Myxobacteria are one of the prime model systems for studying cell-cell
interaction and cell organization preceding differentiation.
Myxobacteria are social bacteria which swarm, feed and develop
cooperatively.
When starved, myxobacteria self-organize into a three
dimensional fruiting body structure. Fruiting body formation is a
complex multi-step process of alignment,
rippling, streaming and aggregation that culminates in the
differentiation of highly elongated, motile cells into round,
non-motile spores. A successful model exists for the fruiting body
formation of the eukaryotic slime mold Dictyostelium
discoideum . Understanding the formation of fruiting
bodies in myxobacteria, however, would provide a new insight since
collective myxobacteria motion depends not on chemotaxis as in
Dictyostelium but on contact-mediated signaling.
We use a lattice-gas cellular automaton (LGCA) model to simulate rippling in myxobacteria. We developed an efficient way of representing cells of different cell size, shape and orientation that may be easily extended to model later stages of fruiting body formation.
This LGCA model is designed to investigate whether a refractory period, a minimum response time, a maximum oscillation period and non-linear dependence of reversals of cells on C-factor are necessary assumptions for rippling. We find the optimal model conditions that best reproduce rippling in the experiments of Myxoccoccus xanthus .

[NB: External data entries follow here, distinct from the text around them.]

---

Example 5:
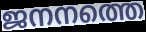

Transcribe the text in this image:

ജനനത്തെ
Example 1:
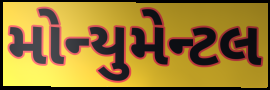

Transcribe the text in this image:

મોન્યુમેન્ટલ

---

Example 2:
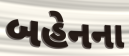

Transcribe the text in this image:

બહેનના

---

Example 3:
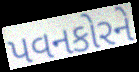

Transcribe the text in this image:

પવનકોરને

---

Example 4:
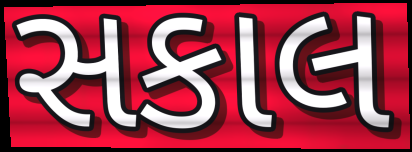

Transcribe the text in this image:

સકાલ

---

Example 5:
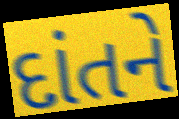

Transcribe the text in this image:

દાંતને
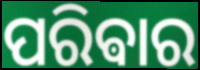
ପରିଵାର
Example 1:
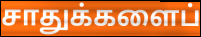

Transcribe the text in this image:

சாதுக்களைப்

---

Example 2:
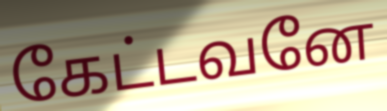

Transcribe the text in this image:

கேட்டவனே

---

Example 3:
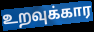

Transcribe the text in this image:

உறவுக்கார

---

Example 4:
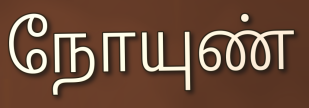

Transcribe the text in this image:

நோயுண்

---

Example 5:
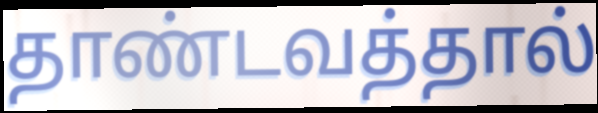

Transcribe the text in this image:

தாண்டவத்தால்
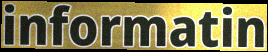
informatin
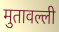
मुतावल्ली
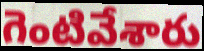
గెంటివేశారు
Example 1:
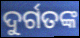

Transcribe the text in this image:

ଦୁର୍ଗତଙ୍କ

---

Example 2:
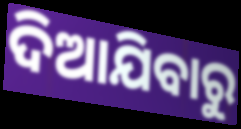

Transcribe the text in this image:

ଦିଆଯିବାରୁ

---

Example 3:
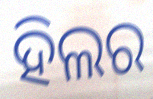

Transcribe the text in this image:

ହିଲର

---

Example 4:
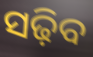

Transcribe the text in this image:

ସଢ଼ିବ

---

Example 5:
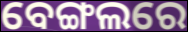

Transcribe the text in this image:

ବେଙ୍ଗଲରେ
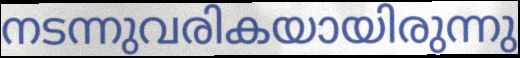
നടന്നുവരികയായിരുന്നു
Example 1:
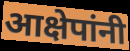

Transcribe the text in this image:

आक्षेपांनी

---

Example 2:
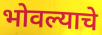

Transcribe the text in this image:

भोवल्याचे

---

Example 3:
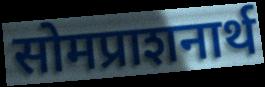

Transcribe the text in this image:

सोमप्राशनार्थ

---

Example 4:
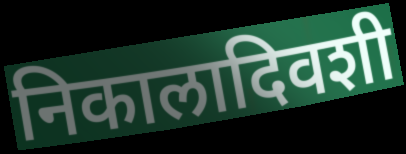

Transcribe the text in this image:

We further developed an LGCA that models alignment, streaming and aggregation. The simulations of this LGCA model resulted in two types of cell aggregates: stationary orbits of cells and motile streams of cells. We developed statistical techniques to differentiate between the two types of aggregates and we studied their relative lifespans, cell density and areas.

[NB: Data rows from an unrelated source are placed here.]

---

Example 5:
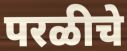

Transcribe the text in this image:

परळीचे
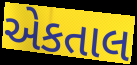
એકતાલ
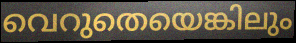
വെറുതെയെങ്കിലും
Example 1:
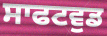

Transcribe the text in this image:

ਸਾਫਟਵੁਡ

In order to evaluate the effect of microscopic (cell level) noises on aggregate pattern formation, we also converted our stochastic LGCA model into a deterministic Lattice Boltzmann model. Similar patterns developed with streams and orbits, indicating that microscopic cell level noises are not responsible for the formation of the aggregate patterns.
A three dimensional LGCA further enables us to investigate details of aggregation, including how cells form "traffic jams" and circular "skirts" around the jams, and how these jams become the mound-shaped aggregates, which eventually become the fruiting body.

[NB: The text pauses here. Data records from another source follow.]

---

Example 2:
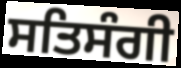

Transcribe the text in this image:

ਸਤਿਸੰਗੀ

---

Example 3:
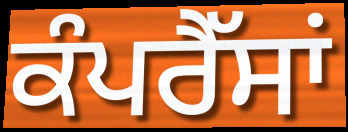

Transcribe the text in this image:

ਕੰਪਰੈੱਸਾਂ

Vegetative myxobacteria cells differentiate into round environmentally-resistent spores and build large multicellular fruiting bodies. The ignition of sporulation is governed by the level of C-signal protein accumulated in each cell. Internally, a nascent fruiting body consists of two concentric domains: an outer motile shell with high cell density surrounds a three times less dense hemispherical mound [3,4]. Differentiation of elongated motile cells into spherical spores begins in outer domain densely packed with circling cells, during which cells lose their gliding motility.
We further extend our 3D model to model cell differentiation and spores' passive transportation. Starting from mature 3D aggregate we trigger cell differentiation according to c-signal levels. Spores first appear in the "skirt" region and the number increase in time. Spores lose both the ability of C-signaling and their motility. They are pushed around by moving cells mechanically. Slime plays an important role in keeping spores toward the center of aggregates.
Swarming is many bodies moving collectively as a coherent 'structure'. Bird, fish, and many insects (ants, bees) are but a few familiar examples. Many bacteria swarm too. Myxobacteria are one of such species. In the wild, myxobacteria hunt in wolf packs secreting digestive enzymes to lyse other cells and then absorbing the nutrients released. In lab conditions, M. xanthus swarms outward with a dependence on the initial density of the colony. The major features of our cell-based model for swarming are that our cells are propelled by the two motility systems of M. xanthus which can be turned off independently, cells interacting via physical contact, growth, division and nutrient consumption.
Besides the intrisic similarities between bacterial swarming and bird flocking, Myxobacteria's periodic reversal also brings an additional, unique mechanism for swarming dynamics.